Lu Chi und die Geschichte von der Weisheit des Lebens
Der kleine Herr Lu Chi ist Doris Bewernitz neueste Figur des gleichnamigen Buches. Er hat seine ganz eigene Sicht auf die Welt. Seine skurrilen und liebevollen Weisheiten helfen beim Blick über den Tellerrand. Doris Bewernitz im Interview
Interview Lebensweisheit AchtsamkeitWas würden Sie mit einem Sack voller Geld machen? Wie gräbt man einen Acker um, ohne einen Finger zu rühren? Was ist das höchste Ideal? Und was das größte Laster? Wie schützt man sich gegen Hass? Warum ist Spucken gesund für die Seele? Kann man Zeit nutzen? Was braucht eine Kuh, um glücklich zu sein? Der kleine Herr Lu Chi, 70 Jahre alt, bescheiden, lebenserfahren und neugierig wie ein Kind, hat seine ganz eigene Sicht auf die Welt und das Leben und gelangt dabei zu erstaunlichen Erkenntnissen. Es sind alltägliche und verblüffende, skurrile und liebevolle Weisheiten, die uns die Hand reichen und beim Blick über den Tellerrand helfen. Im Interview erzählt uns Doris Bewernitz was es mit dem faszinierenden Herrn Lu Chi aus ihrem neuen Buch auf sich hat.
Lebe gut: Liebe Frau Bewernitz, der kleine Herr Lu Chi ist die sympathische Figur in Ihrem neuen Buch. Wo sind sie ihm das erste Mal begegnet?
Doris Bewernitz: Ich traf ihn in einem Bahnhof. Genau dort, wo mitten in der Bahnhofswand die Tür zu der Gartenanlage ist, in der ich meinen Garten habe. Als ich eines Tages diese
Tür aufschloss, stand er plötzlich neben mir und fragte: »Oh, kann ich mal gucken? Das ist ja herrlich, mitten in der Großstadt, und hier sind Gärten?« Da lud ich ihn zu einem Kaffee
im Garten ein. Ich mochte sein offenes Lächeln, seine Unbefangenheit und Neugier. Das hatte so etwas Erfrischendes.

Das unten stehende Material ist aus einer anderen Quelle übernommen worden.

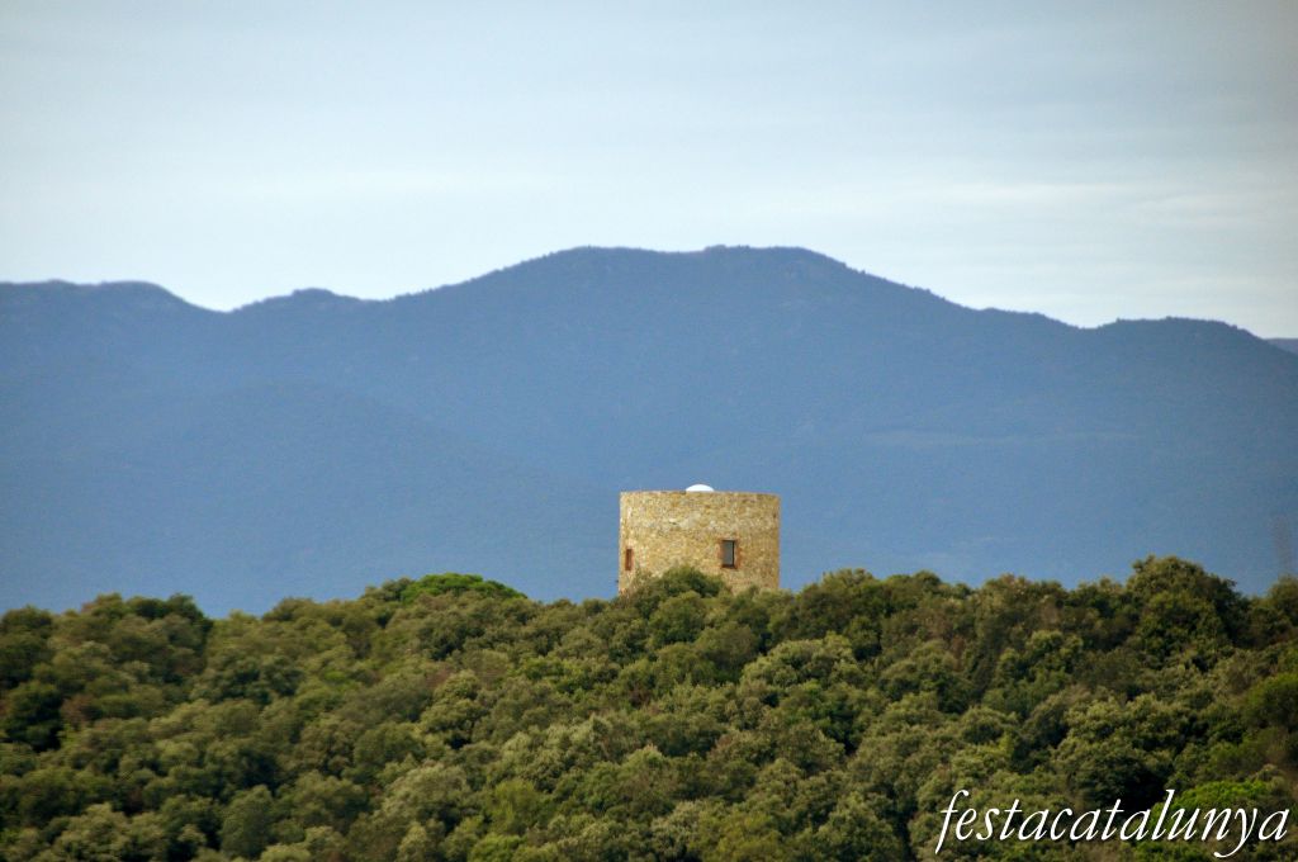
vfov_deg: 4.6
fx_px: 10803
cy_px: 431
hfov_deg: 6.9
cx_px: 649
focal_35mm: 300
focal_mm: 200
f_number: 5.6
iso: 1600
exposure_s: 1/1000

Lebe gut: Wie viel von dieser Figur steckt in Doris Bewernitz?
Doris Bewernitz: Das Leben hat mich gelehrt, dass es stets sowohl nützlich als wohltuend ist, jede Situation aus verschiedenen Perspektiven zu betrachten. Eine einzige wird ihr in der Regel nicht gerecht. Wer neugierig bleibt, Fragen stellt und sich die Fähigkeit des Staunens erhält, befreit sich aus sogenannten Sachzwängen, wird freundlicher, erweitert seinen Horizont und entwickelt Humor. Und was gibt es Besseres? Das habe ich wohl mit Lu Chi gemeinsam.
Lebe gut: Verfügt Lu Chi auch über etwas, das Sie an ihm bewundern?
Doris Bewernitz: Oh ja. Vieles. Zum Beispiel dies: Er nimmt jeden Menschen so, wie er ist. Er unterstellt seinem Gegenüber immer die besten Absichten. Das finde ich großartig, auch angesichts seines Alters. Denn je mehr Kränkungen wir erleben, umso größer ist die Gefahr, dass wir ängstlich werden und genau diese Fähigkeit verlernen. Lu Chi hat sie sich aber bewahrt. Und ich glaube, das hat nicht im Geringsten etwas mit Naivität zu tun, sondern mit einer sehr humanistischen Lebenshaltung. Es ist eine Entscheidung.
Lebe gut: Was können wir als Leserinnen und Leser von ihm lernen?
Doris Bewernitz: Morgens aufzustehen und Augen und Herz zu öffnen für neue, gute Erfahrungen. Dem Schmerz nicht auszuweichen. Uns zu erlauben, die Schönheit der Welt zu entdecken. Die Kunst der Heiterkeit stoisch zu trainieren. Verletzlich zu bleiben. Freundlich zu sein. Täglich die Liebe zu wagen.